[[ DOCUMENT EXCERPT open ]]
Senator HUTCHINS (1:20 PM) —I would like to commence my contribution this afternoon by thanking the Governor-General for his speech. I agree with the Governor-General that the government should use its mandate wisely. However, I am concerned that the government is more concerned about its mandate than the accountability that comes with governing our nation. I would also like to thank the people of New South Wales for returning me, John Faulkner and Michael Forshaw to the Senate. We were fortunate to be returned as three out of the six from that state. The only other state where the Labor Party had three out of six was South Australia. This afternoon I think it is appropriate that I comment on the rise of a new political party and also comment on some of the tactics that the Liberal Party used in last federal election in the seat of Greenway.

The Australian public need to hear the public policy implications that will now occur following the election of a Family First senator and what that election means for the relationship between religion and the state—as we will find when that new senator attends here. I am not sure what sorts of public policy debates we will be treated to but I hope we do not get treated to creationism from time to time. It is not something that I know a lot about; maybe there are others in here that do.

We should not be surprised that the Prime Minister has spent so much of his time meeting with Pentecostal groups. He has already opened the multimillion dollar Hillsong Convention Centre in Sydney and the Treasurer addressed thousands of Hillsong conference people in the election year. I might add that the Treasurer's brother, the Reverend Tim Costello, remarked in relation to Hillsong:

The quickest way to degrade the gospel is to link it with money and the pursuit of money. It is the total opposite of what Jesus preached. These people have learnt nothing from the mistakes made by the American televangelists.
[[ DOCUMENT EXCERPT closed ]]
[[ STORED DATA open ]]
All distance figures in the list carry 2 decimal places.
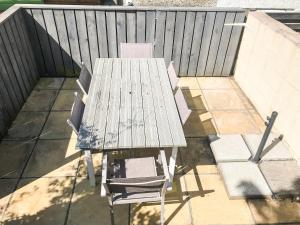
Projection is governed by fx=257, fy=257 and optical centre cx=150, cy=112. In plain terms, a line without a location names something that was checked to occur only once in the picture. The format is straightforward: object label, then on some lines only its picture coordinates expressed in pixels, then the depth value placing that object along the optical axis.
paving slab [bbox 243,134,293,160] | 4.62
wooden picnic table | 3.29
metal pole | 3.94
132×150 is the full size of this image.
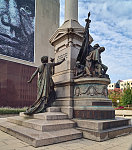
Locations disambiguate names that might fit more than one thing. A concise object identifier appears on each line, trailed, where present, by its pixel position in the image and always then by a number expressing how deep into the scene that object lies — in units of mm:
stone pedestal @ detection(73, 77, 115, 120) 6535
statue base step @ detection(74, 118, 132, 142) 5438
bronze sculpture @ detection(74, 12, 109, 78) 7295
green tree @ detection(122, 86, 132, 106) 33375
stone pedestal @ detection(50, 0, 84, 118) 7516
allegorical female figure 7183
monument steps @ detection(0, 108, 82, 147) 4883
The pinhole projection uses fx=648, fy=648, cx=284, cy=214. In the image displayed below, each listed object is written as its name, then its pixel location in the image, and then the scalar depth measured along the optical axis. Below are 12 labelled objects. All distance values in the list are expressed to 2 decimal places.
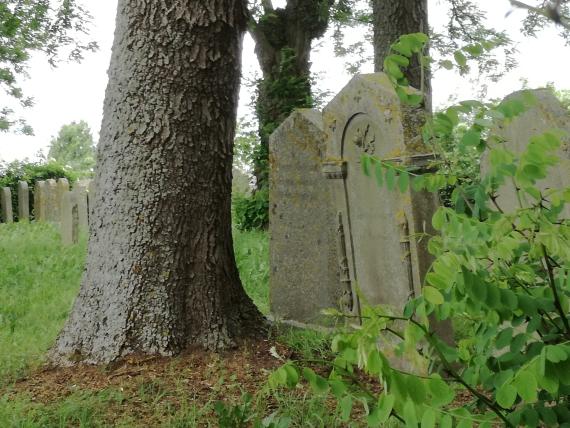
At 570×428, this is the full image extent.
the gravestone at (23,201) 17.50
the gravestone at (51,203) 16.92
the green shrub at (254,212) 11.30
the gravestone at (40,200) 16.95
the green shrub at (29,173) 18.36
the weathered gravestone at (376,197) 4.35
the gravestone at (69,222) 11.11
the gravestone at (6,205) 17.02
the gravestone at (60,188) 17.11
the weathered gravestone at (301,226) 5.79
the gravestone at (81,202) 11.84
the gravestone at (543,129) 3.97
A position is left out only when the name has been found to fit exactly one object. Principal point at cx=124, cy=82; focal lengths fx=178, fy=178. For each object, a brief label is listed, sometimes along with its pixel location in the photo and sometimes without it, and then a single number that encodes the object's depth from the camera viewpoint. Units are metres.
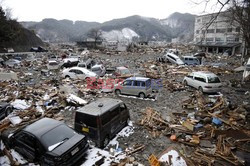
[[ STORED DATA closed ]]
*WHAT YOU WILL DO*.
A. List every political party named in the Senate speech.
B. Return everything in the Senate speech from "The quickest way" down to "the American televangelists.", word for word.

*TASK-BY-TASK OUTPUTS*.
A.
Labor Party
Family First
Liberal Party

B.
The quickest way to degrade the gospel is to link it with money and the pursuit of money. It is the total opposite of what Jesus preached. These people have learnt nothing from the mistakes made by the American televangelists.